D. Quali sono gli obiettivi di Snam in questo contesto?
Tanteri: Il governo ha riordinato le attività nel settore delle infrastrutture energetiche con la creazione di Sinopec, un gigante da 80 miliardi di dollari di capitale, che ha accentrato tutte le attività infrastrutturali nel campo dell’energia. Con questa società Snam ha firmato un accordo di collaborazione, il primo che Sinopec ha stipulato, per cooperare su vari terreni. Il primo è nello stoccaggio di gas, in cui Snam ha tecnologie e know how d’avanguardia. La Cina ha una bassissima capacità di stoccaggio pari al 3% della domanda, mentre in Italia è al 25%. Sinopec è interessata a quanto Snam fa in questo campo, che per altro è affine alla ricerca di nuovi giacimenti. Si tratta di investimenti nell’ordine di centinaia di milioni per ogni impianto di stoccaggio nel sottosuolo. Poi con Sinopec c’è un discorso aperto anche sull’idrogeno, dove la Cina è decisa a giocare una partita importante, e sulla produzione di biometano dai rifiuti urbani, la cui raccolta differenziata è incominciata a Pechino e Shanghai, e dalle discariche del settore agricolo.

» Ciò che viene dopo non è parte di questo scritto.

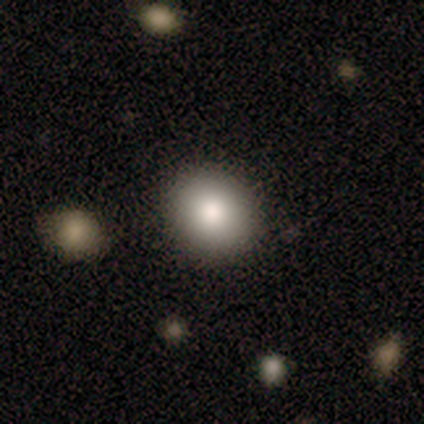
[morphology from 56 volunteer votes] smooth_or_featured: smooth (p=0.75) [alt: featured or disk p=0.16]
how_rounded: round (p=0.69) [alt: in between p=0.31]
merging: none (p=0.88) [alt: minor disturbance p=0.06]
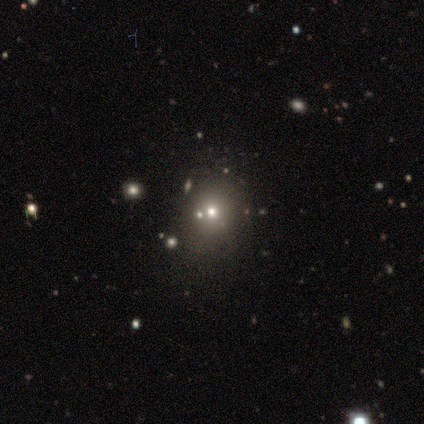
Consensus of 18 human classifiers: smooth 44%, star or artifact 33%, featured or disk 22%. Down the decision tree: how rounded — round (62%); merging — none (67%).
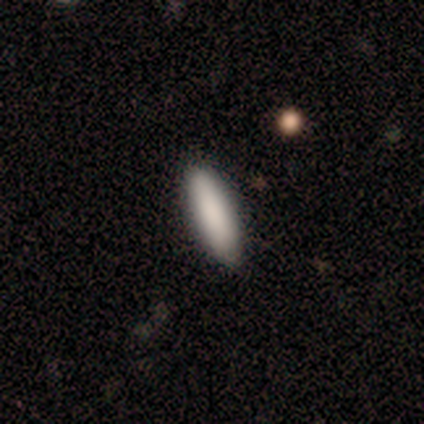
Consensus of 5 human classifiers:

D. Dal survey emerge che la scelta del territori in cui localizzarsi in Cina è strategica. Come opera Camera di commercio per aiutare le imprese?

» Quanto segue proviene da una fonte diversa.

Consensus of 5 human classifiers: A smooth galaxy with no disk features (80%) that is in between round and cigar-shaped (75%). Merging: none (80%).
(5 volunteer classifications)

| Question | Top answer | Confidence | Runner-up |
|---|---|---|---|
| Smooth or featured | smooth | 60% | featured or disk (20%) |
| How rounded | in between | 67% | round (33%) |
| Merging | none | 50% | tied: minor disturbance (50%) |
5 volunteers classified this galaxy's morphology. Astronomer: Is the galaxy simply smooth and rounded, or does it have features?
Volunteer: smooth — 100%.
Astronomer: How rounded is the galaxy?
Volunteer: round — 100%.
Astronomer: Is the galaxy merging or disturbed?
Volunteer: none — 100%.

Bazzoni: La scelta dei territori su cui insediarsi è fondamentale perché la Cina è un continente con grandi diversità, le cui province sono spesso grandi come Stati e organizzati come tali. Il loro sviluppo segue, però, gli indirizzi di politica economica dettati da Pechino, in maniera molto trasparente e con continui aggiornamenti sui progressi compiuti, progetti realizzati, qualità dell’ambiente, lotta alla povertà e così via. Nel sud si è formata così l’area di Shenzhen, dove si appoggia lo sviluppo dell’economia digitale, dell’energia e dell’intelligenza artificiale, il sudovest è concentrato soprattutto sullo sviluppo della manifattura secondo i principi della fabbrica 4.0, l’isola di Hainan viene lanciata come polo di aggregazione per i brand di qualità, Shanghai, come è noto, aspira ad essere il centro finanziario del paese.

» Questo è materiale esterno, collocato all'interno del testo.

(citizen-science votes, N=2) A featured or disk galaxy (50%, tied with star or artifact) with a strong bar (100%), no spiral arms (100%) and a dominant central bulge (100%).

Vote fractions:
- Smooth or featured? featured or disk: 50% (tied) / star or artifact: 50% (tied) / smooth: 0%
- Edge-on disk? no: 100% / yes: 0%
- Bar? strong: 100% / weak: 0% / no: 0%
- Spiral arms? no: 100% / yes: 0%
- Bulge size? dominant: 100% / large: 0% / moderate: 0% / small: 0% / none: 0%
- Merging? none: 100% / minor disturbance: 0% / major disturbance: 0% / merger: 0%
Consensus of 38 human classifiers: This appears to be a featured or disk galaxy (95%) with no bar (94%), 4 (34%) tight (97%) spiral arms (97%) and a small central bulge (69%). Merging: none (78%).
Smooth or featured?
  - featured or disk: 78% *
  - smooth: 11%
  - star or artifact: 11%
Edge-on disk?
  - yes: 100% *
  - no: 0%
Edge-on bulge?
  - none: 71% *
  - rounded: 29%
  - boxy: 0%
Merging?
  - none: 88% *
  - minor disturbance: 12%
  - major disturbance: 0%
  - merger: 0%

D. Quindi il vostro ruolo?
Bazzoni. La nostra strategia è di allacciare rapporti privilegiati e partnership con le amministrazioni di questi territori, da Chonquing, a Tianjiin, allo Shandong, a Hainan, per avere visibilità e autorevolezza a vantaggio delle nostre aziende e per fare un’attività di advisory più puntuale. Un conto infatti è avere delle generiche linee guida, un altro è agire concretamente nei rapporti con un’amministrazione per facilitare un insediamento o finanziamenti, o assistere l’azienda nel caso di controlli ambientali, sempre più stringenti in alcune aree, per esempio a Suzhou, l’area industriale vicino Shanghai che ospita il maggior numero di piccole e medie realtà italiane. Sono situazioni in continuo mutamento che possono portare anche a scelte di delocalizzazione Cina su Cina. In questi casi le relazioni con le municipalità possono rappresentare un fattore decisivo.

Leporati: Fino a una decina di anni fa la tradizione manifatturiera cinese seguiva la formula dei distretti molto simile a quella italiana, per cui a Ningboo si producevano tutta la cartoleria, piuttosto che a Xiamen l’abbigliamento sportivo o i piccoli elettrodomestici nel Guandong e la meccanica nello Shandong. Ora biologia e innovazione stanno facendo cambiare pelle anche a queste tradizioni, ma resiste la matrice del distretto soprattutto in alcune aree, che è bene conoscere e valutare attentamente quando un’azienda si deve insediare e valutare le opportunità di outsourcing o della catena di fornitori. In ogni caso il vantaggio in Cina è costituito dall’efficienza delle vie di comunicazione, che si tratti di strade o ferrovie, in continua evoluzione e con percorsi sempre più rapidi ed efficienti. (riproduzione riservata).